What is mononeuritis multiplex?

Mononeuritis Multiplex

Mononeuritis multiplex is a peripheral nerve disorder characterized by asymmetric damage to multiple noncontiguous peripheral nerve trunks, resulting in motor, sensory, or mixed deficits in the distribution of the affected nerves.

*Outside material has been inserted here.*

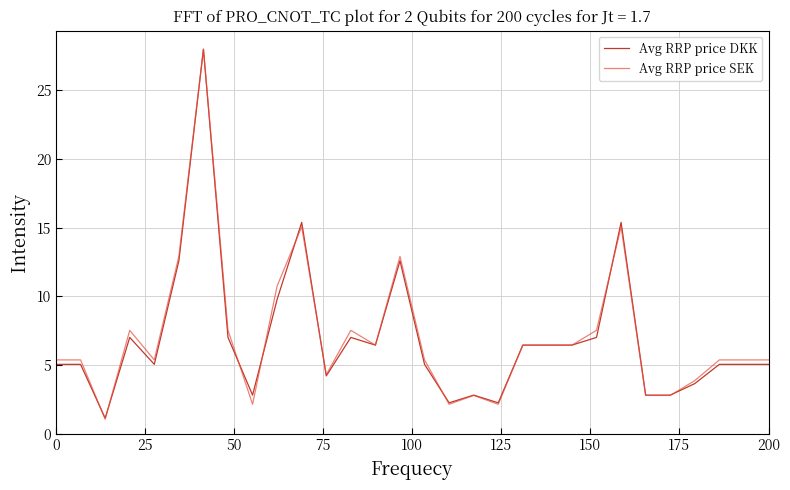

What is the smallest value displayed?

1.1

It is typically caused by underlying systemic conditions, most commonly vasculitis, and requires prompt diagnosis and treatment to prevent permanent neurological damage.

Clinical Presentation

• Asymmetric presentation: Affects multiple individual nerves in a random, asymmetric pattern
• Sensory symptoms: Pain, paresthesias, numbness in distribution of affected nerves
• Motor symptoms: Weakness, atrophy in muscles innervated by affected nerves
• Progression: Can evolve rapidly or gradually depending on underlying cause
• Distribution: May involve any peripheral nerve, including cranial nerves

Diagnostic Approach

Electrodiagnostic Studies

• Nerve conduction studies and electromyography are essential to:
  • Identify affected nerves
  • Differentiate mononeuritis multiplex from polyneuropathy
  • Distinguish axonal from demyelinating patterns 1, 2

Laboratory Testing

• Complete autoimmune workup:
  • ANCA antibodies (for vasculitis)
  • Antinuclear antibodies (ANA)
  • Anti-DNA antibodies
  • Cryoglobulins
  • Hepatitis serology 2

Biopsy

• Combined nerve and muscle biopsy is recommended over nerve biopsy alone 2
• Sural nerve is commonly biopsied to establish diagnosis and identify underlying cause
• May show vasculitis, granulomatous inflammation, or other pathological processes 3, 4

Common Underlying Causes

1. Vasculitis

   • ANCA-associated vasculitis
   • Polyarteritis nodosa
   • Granulomatosis with polyangiitis

2. Systemic autoimmune diseases

   • Systemic lupus erythematosus (occurs in 2-3% of patients) 1
   • Rheumatoid arthritis
   • Sarcoidosis 3

3. Infections

   • Hepatitis E virus 1
   • Hepatitis C virus 1
   • HIV
   • Lyme disease

4. Metabolic/endocrine disorders

   • Diabetes mellitus
   • Amyloidosis

5. Other causes

   • Paraneoplastic syndromes
   • Immune checkpoint inhibitor therapy 5
   • Immunoglobulin deficiencies 6

Treatment

First-line Treatment

• For vasculitis-associated mononeuritis multiplex:
  • Combination of glucocorticoids and cyclophosphamide or rituximab 2
  • Intravenous pulses of glucocorticoids followed by high-dose oral glucocorticoids

Second-line/Refractory Cases

• Intravenous immunoglobulin
• Plasma exchange
• Rituximab (if not used first-line)
• TNF-α inhibitors (etanercept, infliximab, adalimumab) for specific causes like sarcoidosis 3

Response Rates

• Treatment with glucocorticoids alone or with immunosuppressive therapy results in favorable response in 60-75% of cases 1, 2
• Delayed treatment (>2 weeks) is associated with worse neurological outcomes 1

Prognosis and Monitoring

• Peripheral neuropathy is a significant predictor of damage in systemic lupus erythematosus 1, 2
• Serial neurological examinations are recommended over repeated electrodiagnostic studies for monitoring disease activity 2
• Physical therapy is recommended for patients with nervous and muscular involvement 2

Special Considerations

• Pediatric mononeuritis multiplex is extremely rare and most commonly associated with autoimmune disorders 7
• Pure sensory forms of mononeuritis multiplex occur rarely 6
• Non-vasculitic forms may still respond to steroid therapy 4

Early diagnosis and prompt initiation of appropriate immunosuppressive therapy are crucial to prevent irreversible nerve damage and improve long-term neurological outcomes in patients with mononeuritis multiplex.